Cuando traduces se crea una especie de telepatía .Traduciendo a Meireles llegué a sentir que me hablaba

–Estuvo muy estigmatizado por su apoyo a la Francia de Vichy.

–Tuvo que pasar diez años en Suiza antes de que se permitiera su vuelta a Francia. El general De Gaulle llegó a vetar su ingreso en la Academia Francesa, pero al final entró. En esta cuestión pesó mucho su matrimonio con una princesa rumana que era germanófila. Pero yo, como le dije antes, cuando admiro a alguien lo hago incluso con sus defectos.

–Con Sevilla tuvo muy buena relación.

–Era muy amigo de Romero Murube y ahí está su novela El flagelante de Sevilla. Estuvo muy enamorado de la ciudad y vino muy a menudo. Aquí se sentía querido. En general, sintió un gran amor por España, que recorrió en coche. Le encantaba la velocidad. Morand era un hombre secreto, ensimismado. Nunca gastaba bromas.

–¿Y qué está traduciendo ahora?

–Por encargo también de Trapiello a Louis Brauquier, un marino y poeta muy parecido a Morand que murió en el mismo año, en 1976. Era capitán de las Messageries Maritimes y se pasó la vida embarcado. Cuando se retiró se dedicó a caminar, algo que a mí siempre me ha encantado. Me gustó esta dualidad de los caminos del mar y de la Provenza. A Brauquier le fascinaba la actividad de los puertos, esa labor de muchos hombres juntos para cargar y descargar los barcos. Tiene un largo y maravilloso poema, Nieve sobre el río de Shangai, en el que cuenta cómo durante la guerra se quedó aislado en China, sin saber quien de sus familiares y amigos había muerto o sobrevivido.

–¿Alguna traducción más que le gustaría destacar?

–La de Valentine Penrose para una editorial de un pueblo de Gerona, WunderKammer, que publica sólo en español. Eso me llevó a trabajar sobre otra poeta francesa del exilio que fue amante de Picasso, Alice Paalen, que también fue esposa de Wolfgang von Paalen, aristócrata austriaco, pintor, escultor.

–Dicen que la traducción es una forma superior de lectura.

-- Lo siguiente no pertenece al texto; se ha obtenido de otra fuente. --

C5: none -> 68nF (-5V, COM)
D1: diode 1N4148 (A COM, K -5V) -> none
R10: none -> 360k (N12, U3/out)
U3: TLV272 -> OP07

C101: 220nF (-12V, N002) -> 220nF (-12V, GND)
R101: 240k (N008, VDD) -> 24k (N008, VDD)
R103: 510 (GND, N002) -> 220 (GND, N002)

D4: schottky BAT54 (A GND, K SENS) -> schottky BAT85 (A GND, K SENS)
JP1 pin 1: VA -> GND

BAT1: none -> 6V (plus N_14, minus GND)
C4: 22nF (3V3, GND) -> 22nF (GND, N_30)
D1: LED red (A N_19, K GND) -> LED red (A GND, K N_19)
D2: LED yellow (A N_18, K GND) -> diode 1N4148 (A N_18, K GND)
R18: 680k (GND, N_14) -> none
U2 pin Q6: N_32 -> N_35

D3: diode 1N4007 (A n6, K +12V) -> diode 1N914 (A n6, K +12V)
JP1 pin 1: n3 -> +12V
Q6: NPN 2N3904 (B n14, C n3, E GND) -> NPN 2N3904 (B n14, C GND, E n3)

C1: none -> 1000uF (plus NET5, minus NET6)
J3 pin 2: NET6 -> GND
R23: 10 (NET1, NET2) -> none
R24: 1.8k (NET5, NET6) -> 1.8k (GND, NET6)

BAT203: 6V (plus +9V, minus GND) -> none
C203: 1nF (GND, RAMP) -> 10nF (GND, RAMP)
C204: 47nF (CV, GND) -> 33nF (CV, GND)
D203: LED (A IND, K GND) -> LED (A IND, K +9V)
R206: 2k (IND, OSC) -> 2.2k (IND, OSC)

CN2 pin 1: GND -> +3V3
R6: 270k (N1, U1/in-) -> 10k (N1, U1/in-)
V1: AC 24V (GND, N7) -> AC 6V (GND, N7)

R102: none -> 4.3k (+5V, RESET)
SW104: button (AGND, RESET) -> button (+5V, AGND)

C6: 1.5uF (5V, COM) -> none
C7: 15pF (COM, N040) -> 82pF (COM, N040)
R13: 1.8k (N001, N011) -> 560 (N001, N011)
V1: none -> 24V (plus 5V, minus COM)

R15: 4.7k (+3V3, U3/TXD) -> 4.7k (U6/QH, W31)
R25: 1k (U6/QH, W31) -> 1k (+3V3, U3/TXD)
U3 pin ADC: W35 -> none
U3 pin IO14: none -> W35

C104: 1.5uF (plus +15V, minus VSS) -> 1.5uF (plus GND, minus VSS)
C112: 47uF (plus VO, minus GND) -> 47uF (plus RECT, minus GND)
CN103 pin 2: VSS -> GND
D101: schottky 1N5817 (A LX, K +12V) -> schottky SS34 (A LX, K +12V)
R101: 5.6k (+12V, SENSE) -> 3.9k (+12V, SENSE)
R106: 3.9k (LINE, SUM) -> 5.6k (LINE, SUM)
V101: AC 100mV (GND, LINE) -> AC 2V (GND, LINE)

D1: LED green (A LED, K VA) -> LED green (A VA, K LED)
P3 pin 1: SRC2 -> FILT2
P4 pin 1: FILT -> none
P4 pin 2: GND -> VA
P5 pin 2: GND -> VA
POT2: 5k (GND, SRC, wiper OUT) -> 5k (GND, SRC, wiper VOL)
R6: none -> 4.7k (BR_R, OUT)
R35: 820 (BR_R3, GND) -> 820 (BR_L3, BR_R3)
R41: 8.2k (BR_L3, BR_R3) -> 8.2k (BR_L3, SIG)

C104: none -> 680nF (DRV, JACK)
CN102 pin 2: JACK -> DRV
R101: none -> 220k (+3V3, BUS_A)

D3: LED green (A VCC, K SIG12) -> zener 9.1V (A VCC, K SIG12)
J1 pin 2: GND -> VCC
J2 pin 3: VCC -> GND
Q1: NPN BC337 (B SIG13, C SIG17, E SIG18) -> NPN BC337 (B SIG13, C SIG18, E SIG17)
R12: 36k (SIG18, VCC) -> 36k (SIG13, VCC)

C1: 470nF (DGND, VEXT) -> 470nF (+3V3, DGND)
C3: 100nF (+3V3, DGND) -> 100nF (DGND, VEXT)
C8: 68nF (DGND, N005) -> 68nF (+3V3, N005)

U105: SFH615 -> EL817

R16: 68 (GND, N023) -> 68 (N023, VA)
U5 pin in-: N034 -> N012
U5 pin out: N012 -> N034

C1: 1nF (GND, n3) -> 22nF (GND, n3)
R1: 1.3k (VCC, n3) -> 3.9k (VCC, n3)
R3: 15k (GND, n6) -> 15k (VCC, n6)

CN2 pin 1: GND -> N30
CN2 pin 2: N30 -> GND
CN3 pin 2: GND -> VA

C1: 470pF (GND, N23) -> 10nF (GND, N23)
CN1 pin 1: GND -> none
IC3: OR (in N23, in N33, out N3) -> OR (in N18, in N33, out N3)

–Sí, porque te puedes llegar a meter muy profundamente en el personaje. Se llega a establecer una especie de telepatía. En una época de mi vida un poco complicada, traduciendo a una poeta brasileña, Cecilía Meireles, llegué a sentir que me hablaba. Y no sólo una vez. Había muerto en 1964.

–Una de las cosas que llaman la atención de Renacimiento es la recuperación que ha hecho de la literatura del exilio sin ningún tipo de sectarismo. Lo mismo ha rescatado a María Teresa León que a Agustín de Foxá. Muchos deberían aprender de ese espíritu.

–Lo importante es que lo hemos hecho sin enfados. Tenemos el deber de dar una visión completa de todos estos autores. Conocí a la hija de Max Aub , casada también con un español. Estaban deseando volver a España, pero no tenían ayudas para hacerlo.

–¿Algún libro que recomiende para estos Reyes Magos?

–Las memorias de María Luisa Elío, que es a quien está dedicada Cien años de soledad. Y en poesía hemos sacado un libro muy interesante de una canaria, Tina Suárez Rojas, De cotidianitud. Para ilustrar las cubiertas escogí una viñeta del pintor canario Carlos Chevilly, del que Juan Manuel Bonet ha realizado un catálogo.